Counting from the line that holds "4. Verify caching", return each line exactly, through and including the last line of the entries.

Dataset entries:
[Start of section]
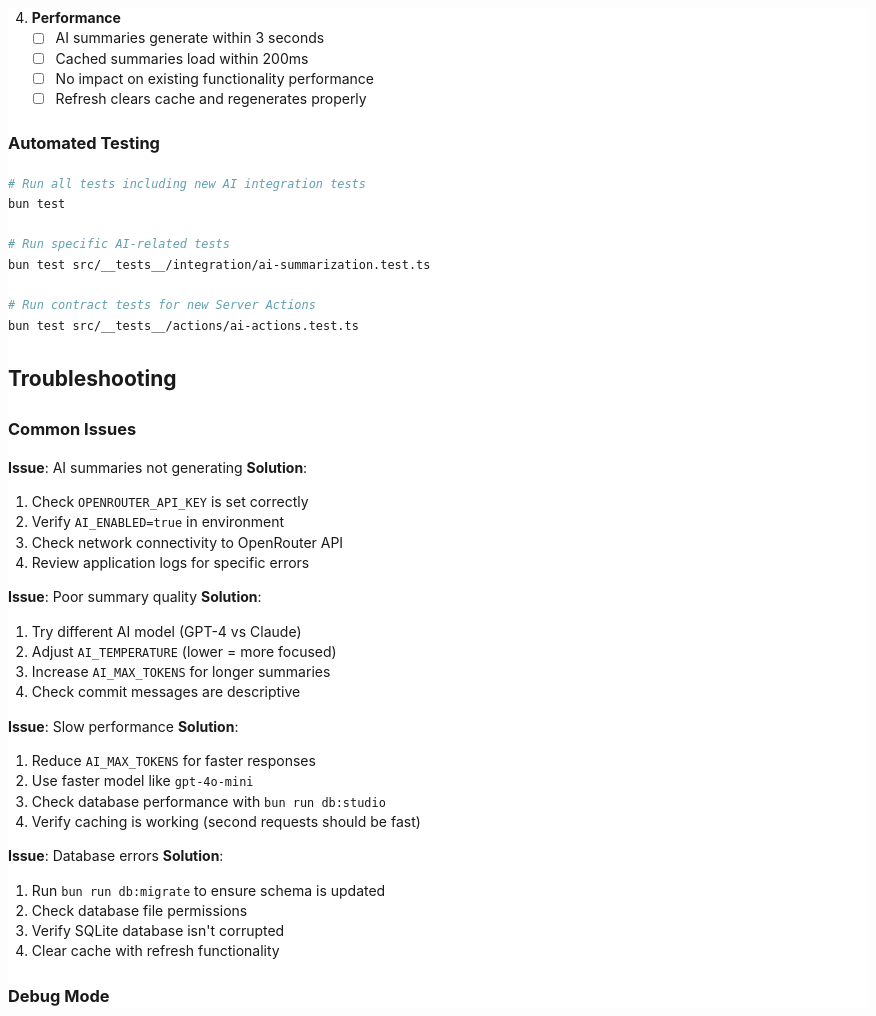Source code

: 4. **Performance**
   - [ ] AI summaries generate within 3 seconds
   - [ ] Cached summaries load within 200ms
   - [ ] No impact on existing functionality performance
   - [ ] Refresh clears cache and regenerates properly

### Automated Testing

```bash
# Run all tests including new AI integration tests
bun test

# Run specific AI-related tests
bun test src/__tests__/integration/ai-summarization.test.ts

# Run contract tests for new Server Actions
bun test src/__tests__/actions/ai-actions.test.ts
```

## Troubleshooting

### Common Issues

**Issue**: AI summaries not generating
**Solution**: 
1. Check `OPENROUTER_API_KEY` is set correctly
2. Verify `AI_ENABLED=true` in environment
3. Check network connectivity to OpenRouter API
4. Review application logs for specific errors

**Issue**: Poor summary quality
**Solution**:
1. Try different AI model (GPT-4 vs Claude)
2. Adjust `AI_TEMPERATURE` (lower = more focused)
3. Increase `AI_MAX_TOKENS` for longer summaries
4. Check commit messages are descriptive

**Issue**: Slow performance
**Solution**:
1. Reduce `AI_MAX_TOKENS` for faster responses
2. Use faster model like `gpt-4o-mini`
3. Check database performance with `bun run db:studio`
4. Verify caching is working (second requests should be fast)

**Issue**: Database errors
**Solution**:
1. Run `bun run db:migrate` to ensure schema is updated
2. Check database file permissions
3. Verify SQLite database isn't corrupted
4. Clear cache with refresh functionality

### Debug Mode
[End of section]
Task result:
4. Verify caching is working (second requests should be fast)

**Issue**: Database errors
**Solution**:
1. Run `bun run db:migrate` to ensure schema is updated
2. Check database file permissions
3. Verify SQLite database isn't corrupted
4. Clear cache with refresh functionality

### Debug Mode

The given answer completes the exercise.